- The Washington Post anunciou uma rodada de demissões que afetará áreas de esportes, internacional e livros, com foco maior em informações nacionais e políticas.
- O editor executivo, Matt Murray, comunicou as medidas a primeira hora da manhã, via videoconferência, como parte de um “reinício do plano estratégico”.
- A seção de esportes será encerrada; alguns jornalistas serão remanejados para coberturas culturais, mantendo parte da cobertura esportiva em outra seção.
- A cobertura internacional será reduzida, com menos correspondentes estrangeiros e enviados especiais em outros países; o departamento de informação local de Washington, D. C. também sofrerá reestruturação.
- O sindicato dos funcionários afirmou que as demissões serão significativas e afetarão o jornalismo de qualidade, com ênfase em informações políticas, nacionais, negócios, empresas e saúde.
The Washington Post anunciou uma rodada ampla de demissões nesta quarta-feira, impactando áreas como esportes, internacional e local. A redação será reorganizada para privilegiar cobertura nacional, política, negócios e saúde, com foco em informações-chave para o público.
O editor-executivo Matt Murray comunicou as mudanças em uma videoconferência com a equipe, no início do dia, apresentando o que chamou de reinício do plano estratégico da empresa. Como parte do ajuste, todos os funcionários receberiam e-mails sobre continuidade ou desligamento.
A companhia não informou o número exato de demitidos, mas indicou que o impacto será relevante em diversas seções. O objetivo é redirecionar a linha editorial para fortalecer a cobertura de governo, economia e serviços à comunidade.

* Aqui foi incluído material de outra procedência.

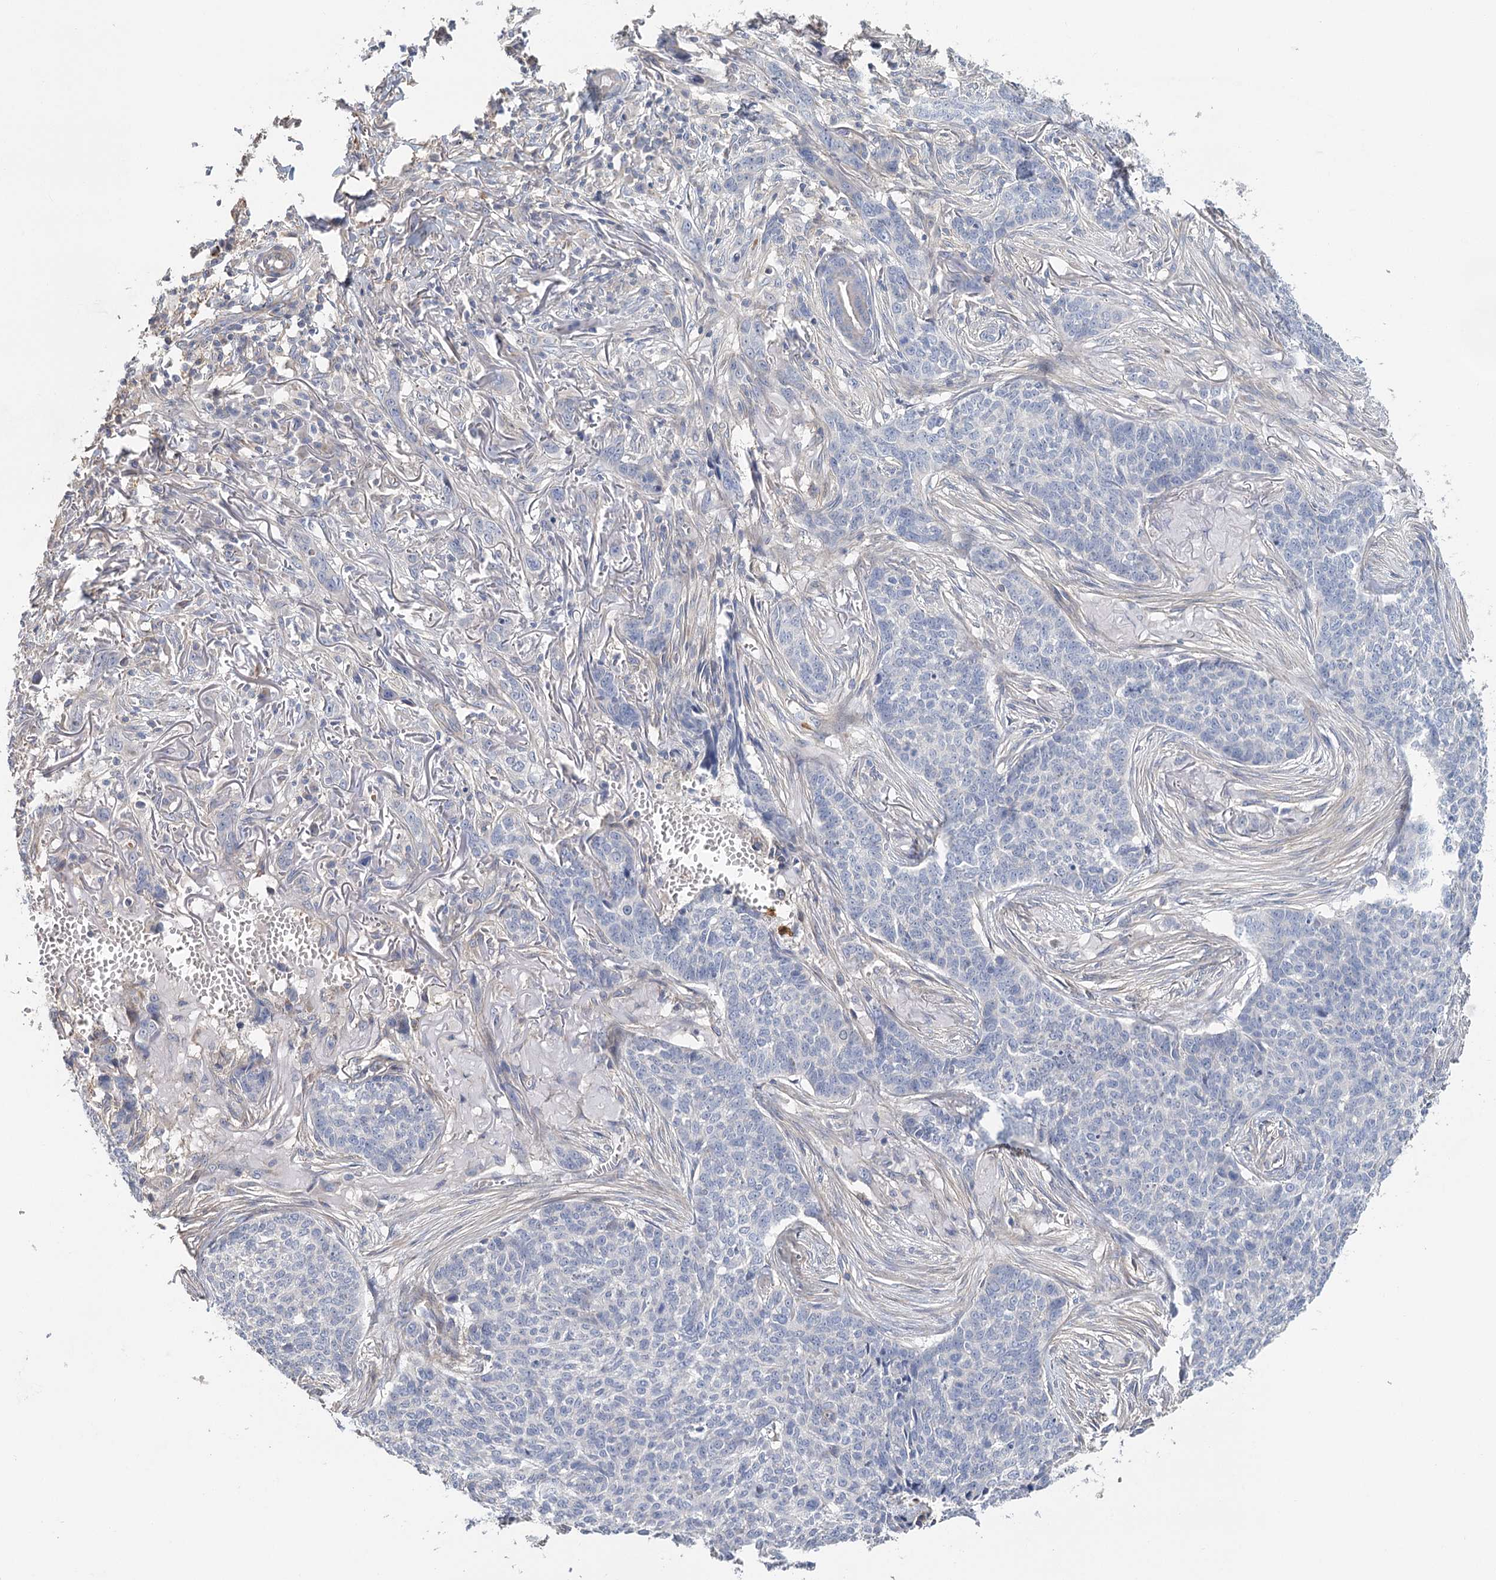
{"staining": {"intensity": "negative", "quantity": "none", "location": "none"}, "tissue": "skin cancer", "cell_type": "Tumor cells", "image_type": "cancer", "snomed": [{"axis": "morphology", "description": "Basal cell carcinoma"}, {"axis": "topography", "description": "Skin"}], "caption": "Tumor cells are negative for brown protein staining in skin cancer.", "gene": "EPB41L5", "patient": {"sex": "male", "age": 85}}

O departamento de esportes será encerrado, com parte dos jornalistas remanejados para a cobertura de reportagens, mantendo apenas a área de cultura esportiva. Além disso, a seção de livros deixará de existir.
A estrutura de informações locais da área de Washington, D.C., deverá passar por readequações para reduzir custos. Murray reconheceu que as medidas são dolorosas para quem perde o posto e para a organização como um todo.
O Washington Post foi fundado em 1877 e, ao longo de décadas, teve papel relevante na imprensa norte-americana. Em 2013, Jeff Bezos, fundador da Amazon, adquiriu o jornal por cerca de 250 milhões de dólares. Desde então, o veículo passou por ajustes para enfrentar mudanças no consumo de notícias.
Segundo o sindicato que representa mais de 700 trabalhadores, a demissão em curso representa um golpe significativo para o jornal, que já enfrentava diminuição de quadro nos últimos anos. A entidade destacou que a notícia pode afetar a confiança dos leitores e o compromisso com o jornalismo investigativo.
Profissionais da redação já vinham monitorando o tema há semanas, especialmente após a decisão de reduzir a cobertura de grandes eventos, como Jogos Olímpicos, no país. Alguns repórteres enviaram comunicações à direção em busca de esclarecimentos.
Histórico recente inclui tensões entre o jornal e parte de seu acionista, com debates sobre posicionamento editorial e estratégias de investimento. O caso ganha contornos de debate sobre a sustentabilidade do jornalismo impresso diante da era digital.
Grupos de repórteres e leitores têm cobrado respostas sobre a continuidade da missão do Post, que sempre se destacou por reportagens de grande impacto. A direção afirma manter o compromisso com a transparência e a qualidade informativa, mesmo em tempos de ajuste.
Contexto adicional aponta que a imprensa tradicional atravessa momentosa pressão econômica e política. A direção enfatiza que o redesenho estratégico é necessário para a viabilidade futura e para manter o jornalismo independente e responsável.